Took the yak out a couple of days ago near three mile in search of bull Reds, and ended up stumbling upon a giant school of Thousands of big Jack Crevalle. I must've caught ten before I got too tired of fighting them! All using TOPWATER too! The footage I got of me catching them was absolutely incredible. By far one of the most powerful fish I've caught. Video of all the action will be below guys! Action starts near 2:15!! Check it out if you want! TIGHT LINES EVERYONE, STAY SAFE! 


VIDEO:


----------



## Jgatorman (Jun 8, 2013)

Awesome catch, PS those are juveniles they get much larger!


----------



## KvartekMedia (Jul 28, 2017)

I Know man! They get huge!
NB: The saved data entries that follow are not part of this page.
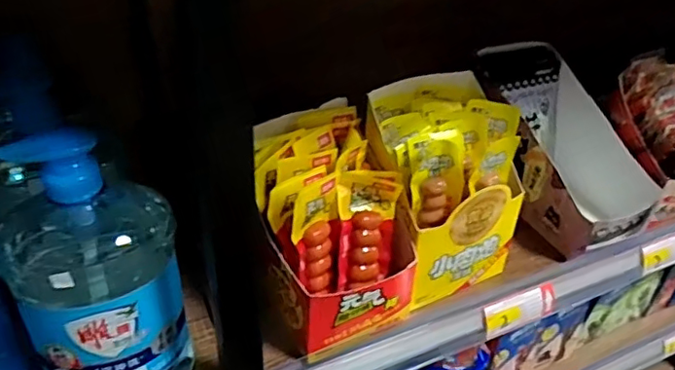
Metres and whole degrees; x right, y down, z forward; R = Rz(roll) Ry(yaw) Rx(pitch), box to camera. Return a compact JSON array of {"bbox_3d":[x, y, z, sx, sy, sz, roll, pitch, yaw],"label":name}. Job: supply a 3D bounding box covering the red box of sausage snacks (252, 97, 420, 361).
[{"bbox_3d":[-0.012,0.040,0.536,0.134,0.155,0.158,-20,43,-28],"label":"red box of sausage snacks"}]

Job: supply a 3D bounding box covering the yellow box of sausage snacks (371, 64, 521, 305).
[{"bbox_3d":[0.103,0.002,0.592,0.137,0.175,0.139,-16,42,-25],"label":"yellow box of sausage snacks"}]

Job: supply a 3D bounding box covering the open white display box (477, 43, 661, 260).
[{"bbox_3d":[0.276,-0.043,0.713,0.135,0.165,0.243,-13,40,-22],"label":"open white display box"}]

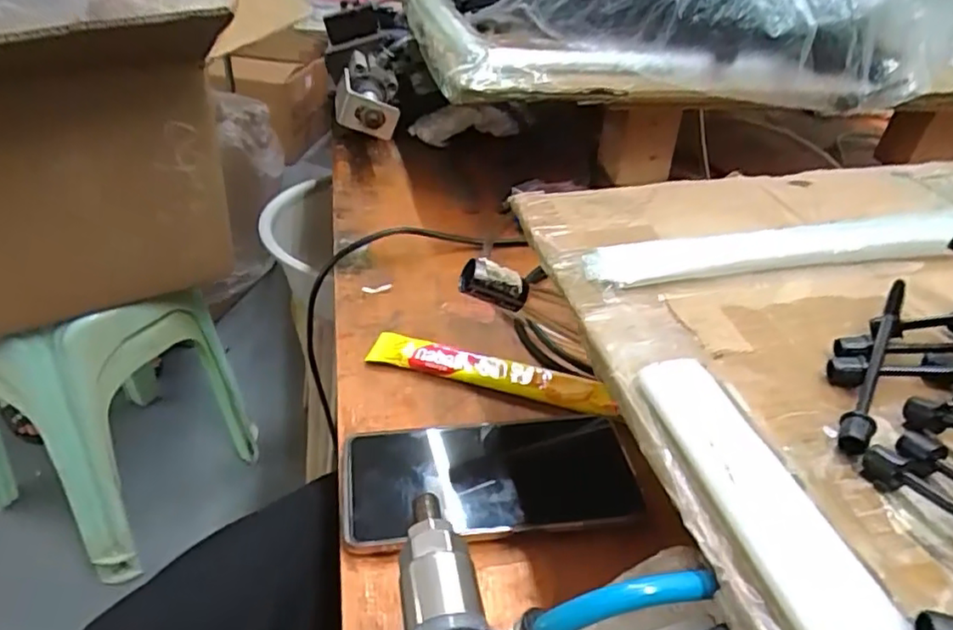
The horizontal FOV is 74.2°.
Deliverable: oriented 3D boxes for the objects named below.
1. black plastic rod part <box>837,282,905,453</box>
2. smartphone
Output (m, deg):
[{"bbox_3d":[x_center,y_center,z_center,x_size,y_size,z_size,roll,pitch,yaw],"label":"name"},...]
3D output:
[{"bbox_3d":[0.153,0.017,0.239,0.010,0.018,0.098,27,41,26],"label":"black plastic rod part"},{"bbox_3d":[0.007,0.091,0.358,0.161,0.010,0.076,0,36,-9],"label":"smartphone"}]

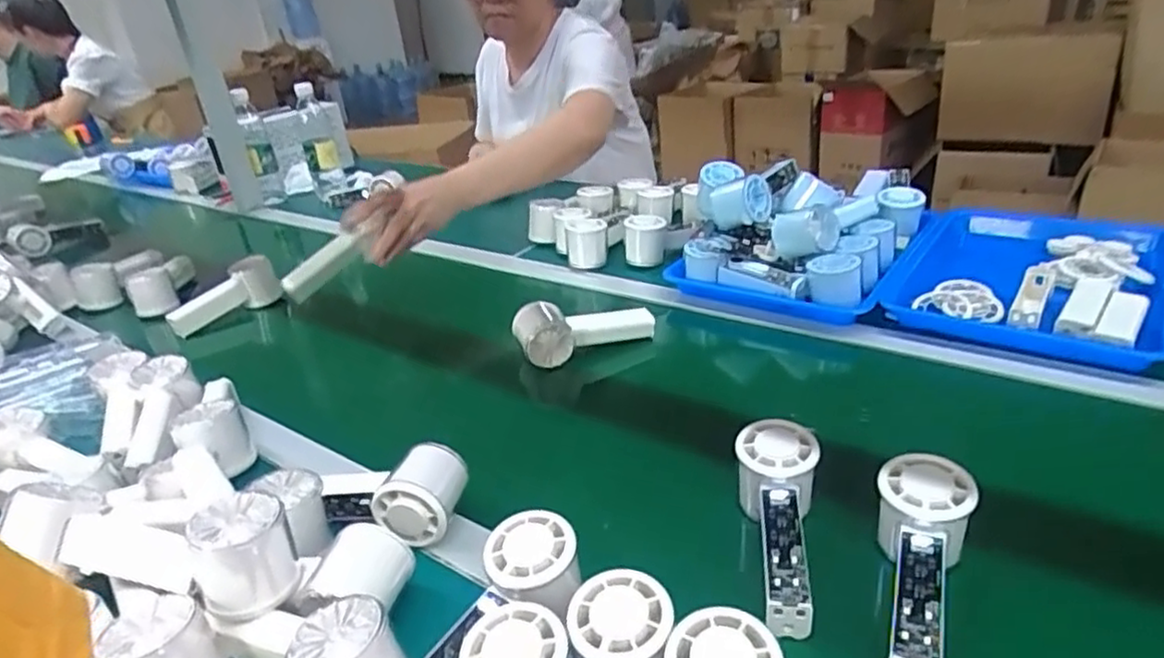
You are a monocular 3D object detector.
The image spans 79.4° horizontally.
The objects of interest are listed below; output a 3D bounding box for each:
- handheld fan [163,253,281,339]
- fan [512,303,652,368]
[{"bbox_3d":[-0.506,-0.043,0.991,0.154,0.063,0.050,-37,38,-21],"label":"handheld fan"},{"bbox_3d":[0.004,0.000,0.759,0.149,0.060,0.047,-9,28,-4],"label":"fan"}]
These things were still epic to catch & seeing them explode on top was freaking awesome!


----------



## Floridaboater (Aug 25, 2016)

P.s. nice baby jacks  heres the avg size i catch in choctawhatchee


----------



## PackingOut (Aug 15, 2016)

Theres nothing like the excitement of a fisherman on a good bite.


----------



## Jgatorman (Jun 8, 2013)

Here are a two from sept.... they did provide a couple of nice sleigh rides!


----------



## KvartekMedia (Jul 28, 2017)

Awesome man


----------



## KvartekMedia (Jul 28, 2017)

Thats a beast bro!


----------



## Chris V (Oct 18, 2007)

Always fun. They are the most under-rated gamefish in our area and I have no issue saying they are in my top three favorite inshore species to catch next to Tarpon and Snook. Mean as hell and I kinda think they like the fight too!


----------



## KvartekMedia (Jul 28, 2017)

Deff one of my top 3 now man! They are insane to catch, especially on topwater !


----------



## Desert Eagle (Apr 25, 2012)

Man-o-man! Been there, done that. What top water lures were you using??? Those big 'uns can be some of the hardest hitting, strongest running fish out there. They had to be dragging ur yak about...


----------